04/03/2011

Vieille amitié

                                        
    Un dimanche ressemble toujours à un dimanche. Mais ceux de la froidure empruntent encore davantage à la mélancolie. Entre les parenthèses de ces journées d'hiver, des travailleurs s'ennuient sous prétexte de repos, des mères rapiècent des pantalons d'enfants et des malades reçoivent la visite d'amis.

    L'homme qui entre dans la chambre est âgé. Il claudique légèrement et ses yeux plissés semblent meurtris par la lumière crue des néons. Une vieille femme, assise sur un lit, lui souhaite une aride bienvenue.

    "T'es en retard"

     L'homme ne répond pas, trop absorbé par l'installation de son vieux corps sur une chaise adjacente au lit. Un instant il se demande si les craquements sont le fait de ses os ou de la chaise de bois. Il glisse un peu, cherche un illusoire confort, s'immobilise plus par dépit que pour l'avoir trouvé et soupire comme un ballon qui dégonfle. 


Après deux minutes d'un silence épais, il regarde la femme à travers ses lunettes sales:

    "Comment ça va?"

     Un bruit, entre le grognement et le toussotement, lui répond. Le vieillard a mieux compris que si on lui avait fait un discours. Il connait cette femme depuis 63 ans. De trois ans son ainé, il avait autrefois rassuré, dans la cour d'une école de campagne, cette jeune fille rousse, qui débutait sa carrière scolaire dans les pleurs et l'angoisse. Fière, indépendante, elle fut quand même  immensément flattée qu'un grand de troisième année s'occupe d'elle. Plus de six décennies plus tard, ils avaient le même type de rapports. Les contraires ont les plus longs destins communs. 
 
     "T'es en retard".

     "Tu me l'as déjà dit".

    "Je t'attends depuis midi"

    "Y'a pas beaucoup d'autobus le dimanche"

     Autre grognement. Autre silence. C'est l'âge où les conversations sont courtes. Peut-être que la mémoire ne retient que la dernière phrase exprimée. Ou que c'est un trop grand effort d'élaborer.

    La femme déplie son corps sec. De sa canne elle montre la salle de bain. S'y rend péniblement.
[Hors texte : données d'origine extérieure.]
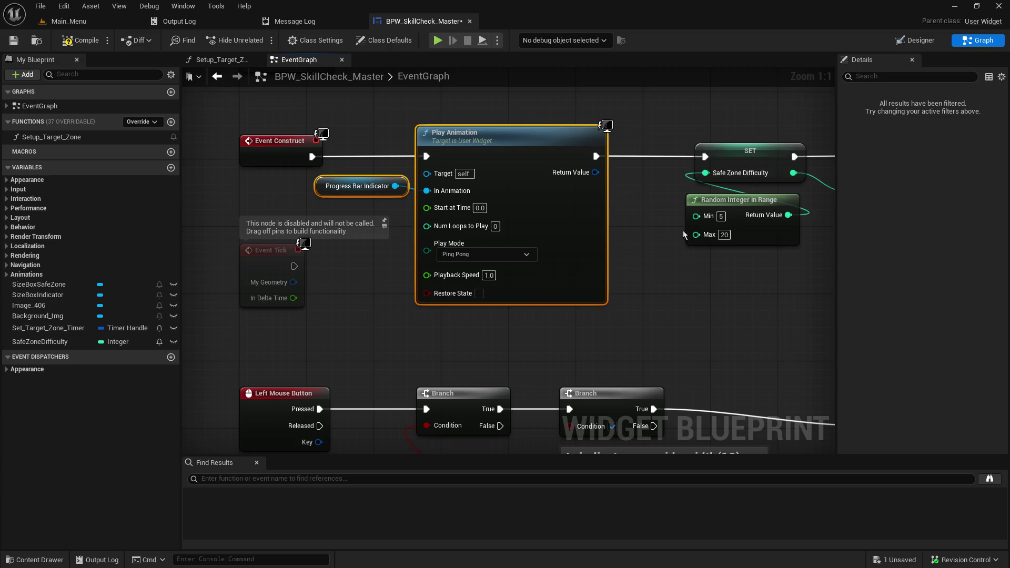
left_click_drag(478, 142, 439, 136)
mouse_move(553, 172)
left_mouse_down()
mouse_move(614, 199)
mouse_move(610, 213)
left_mouse_up()
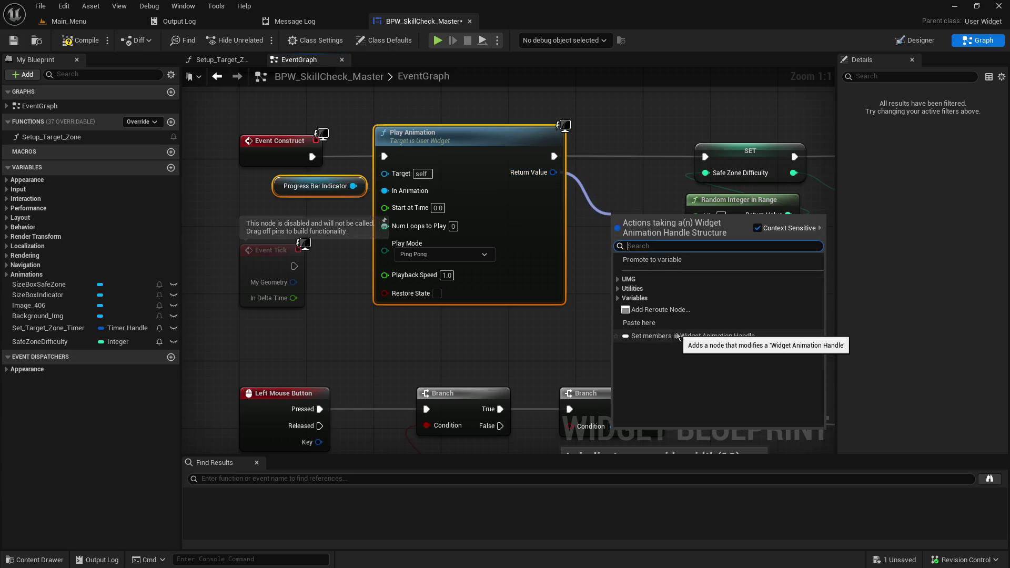
left_click(661, 260)
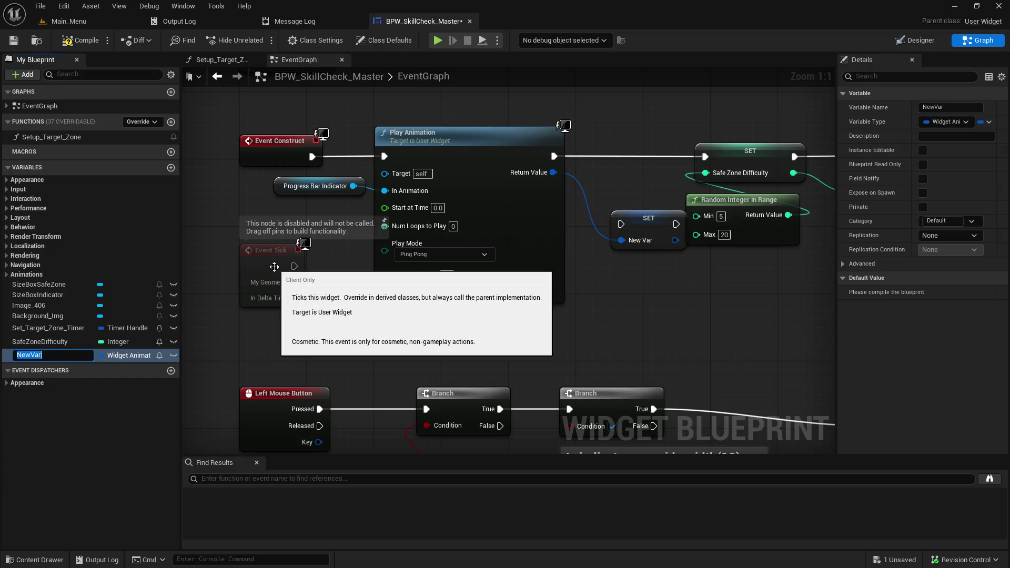
type("Animation Handler")
key("Return")
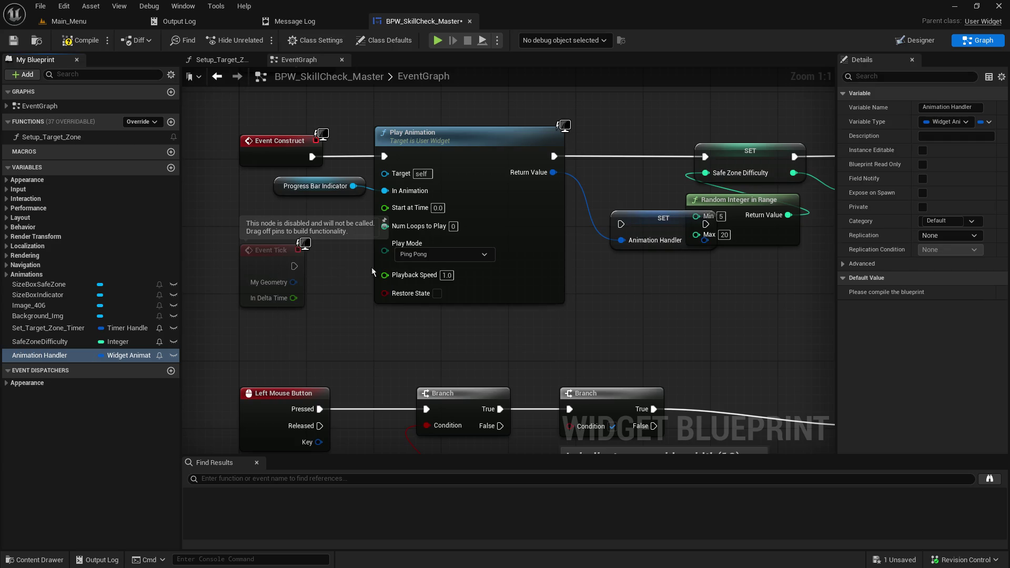
left_click_drag(653, 229, 618, 162)
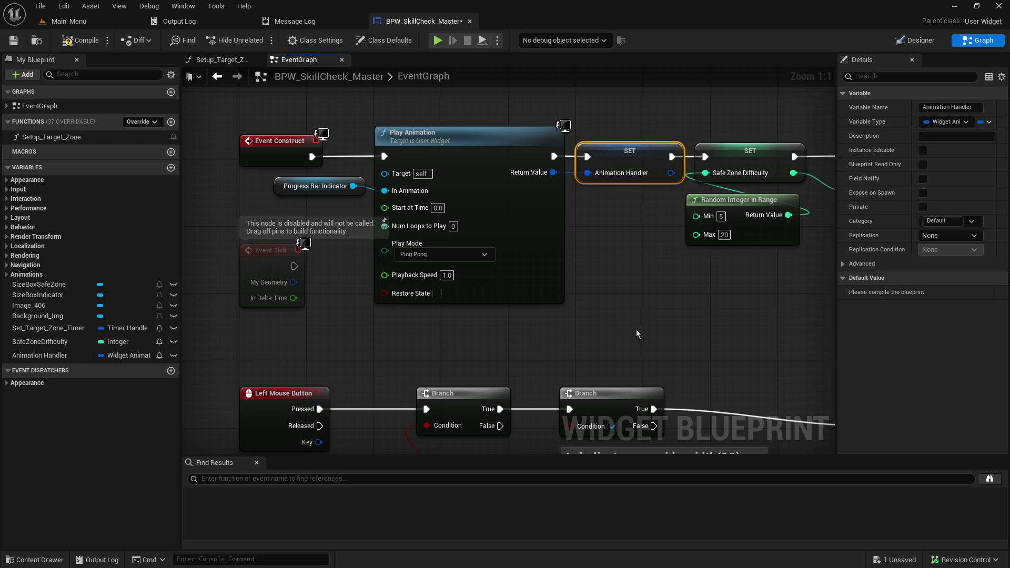
- Rename the Animation Handler variable to Indicator Animator
left_click(37, 356)
right_click(36, 357)
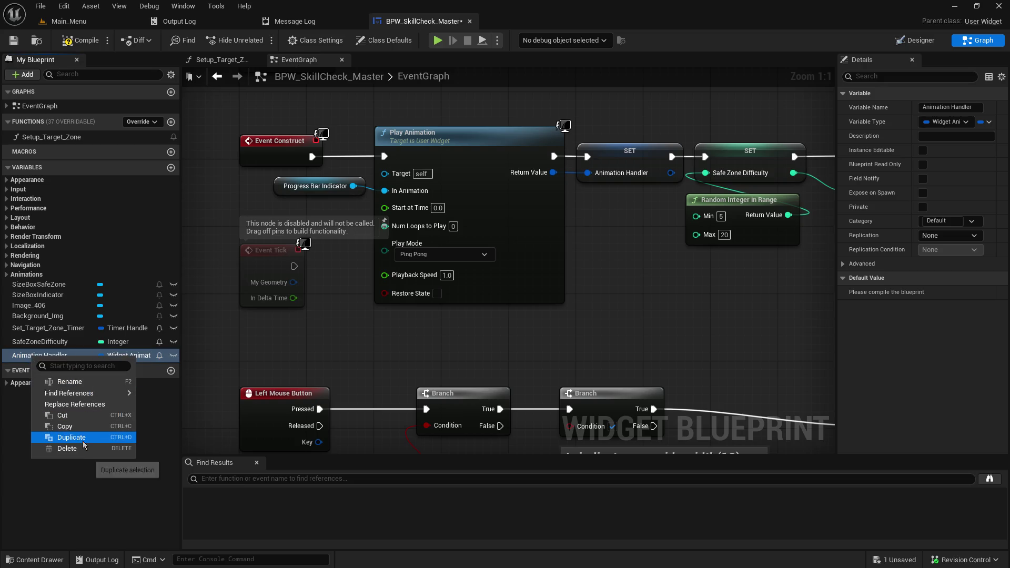
left_click(69, 381)
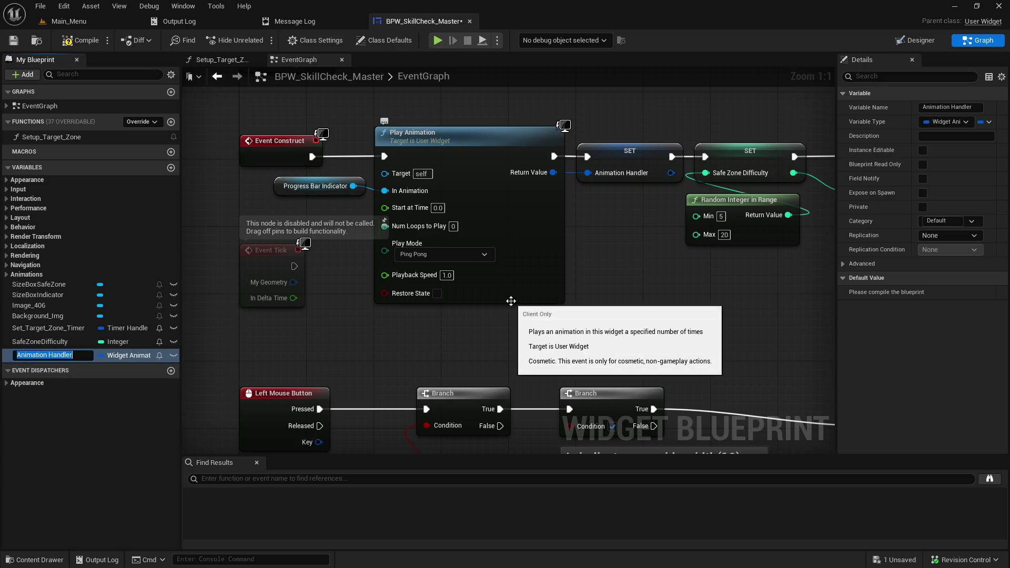
key("BackSpace")
key("Return")
mouse_move(684, 316)
left_mouse_down()
mouse_move(473, 263)
mouse_move(631, 273)
mouse_move(550, 221)
mouse_move(461, 213)
mouse_move(455, 204)
left_mouse_up()
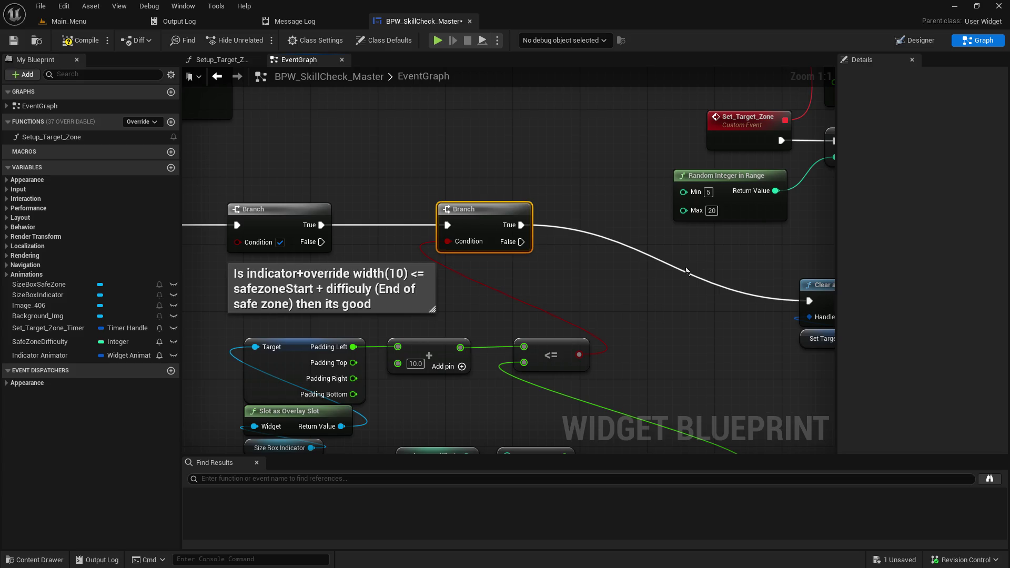
scroll(668, 265, "down", 4)
mouse_move(297, 283)
left_mouse_down()
mouse_move(664, 246)
mouse_move(680, 388)
mouse_move(549, 271)
left_mouse_up()
left_click_drag(204, 99, 814, 293)
mouse_move(639, 297)
left_mouse_down()
mouse_move(643, 239)
mouse_move(580, 196)
left_mouse_up()
scroll(473, 273, "up", 3)
left_click(763, 297)
left_click_drag(763, 296, 682, 230)
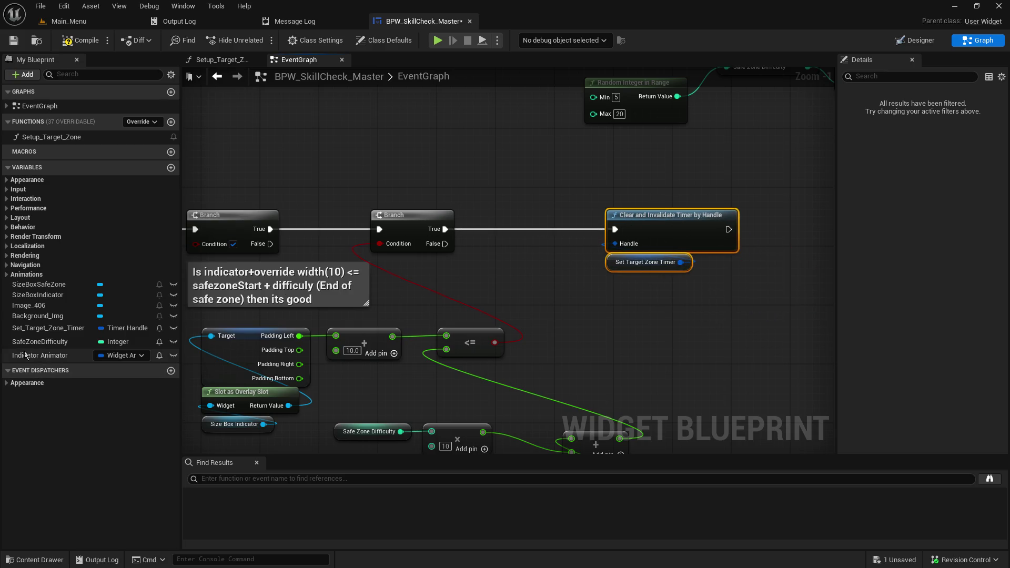
left_click(42, 355)
left_click_drag(508, 264, 503, 298)
left_click(526, 269)
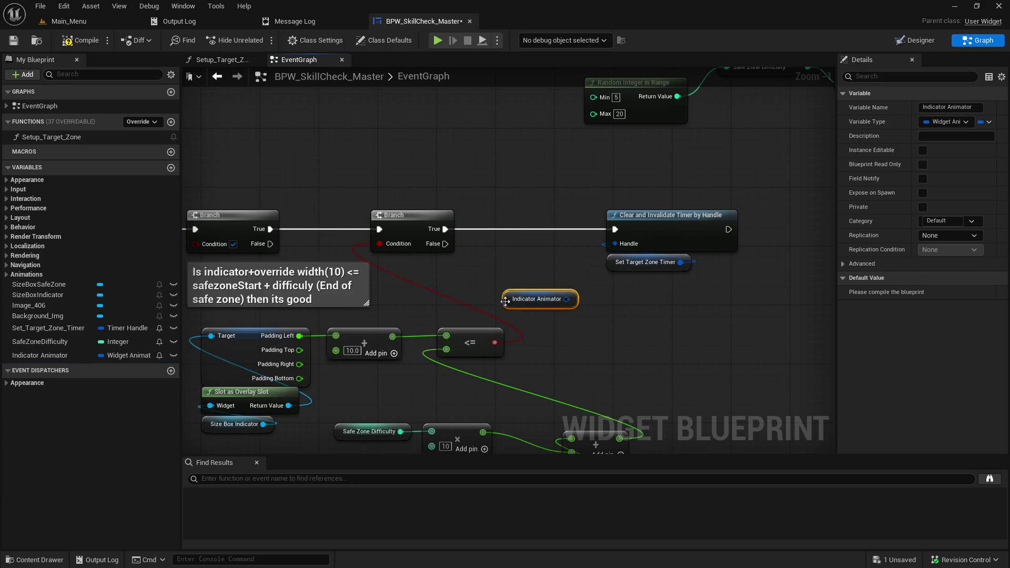
left_click_drag(566, 299, 538, 255)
Et s'y engouffre, à la fois lente et impatiente.

    Un bruit de chasse d'eau, une poignée récalcitrante et elle reparaît. Elle entame le trottinement du retour au lit, avec l'équilibre précaire de ceux qui écrasent du raisin. Elle fige. Le visage perd sa consistance, semble s'allonger davantage. La lèvre inférieure se détache de sa sœur. Le bras qui s'appuie sur la canne tremble.

    "ALFRED!"

    L'homme sort de derrière les longs rideaux, où il s'était installé pour regarder la neige flotter sur la ville.

    Il lui sourit. Elle reprend des couleurs. Les deux escargots humains retournent vers le lit. Elle se laisse tomber sur le matelas. Il s'assoit avec la grâce d'une crampe. Le silence, ce grand complice des vieux, s'impose. Il regarde son amie avec tendresse, elle fixe le bout de sa canne. Les minutes passent, immobiles, comme des perles qui s'enfilent en collier.

    Ils conversent longuement, par souvenirs respectifs.

     Plus tard, dans le corridor, l'animation tasse lentement le calme. Le personnel distribue les cabarets du repas à venir. Le vieil homme se racle la gorge. C'est le signal entendu de la fin de leur connivence.

    "J'vas y aller"

    Elle vrille sur lui ses yeux tristes et lourds. Il se lève en torsade, opération risquée mais réussie. Courbé, mais habité d'une puérile fierté de ne pas avoir besoin de canne, lui. Il se retourne pour saluer sa complice.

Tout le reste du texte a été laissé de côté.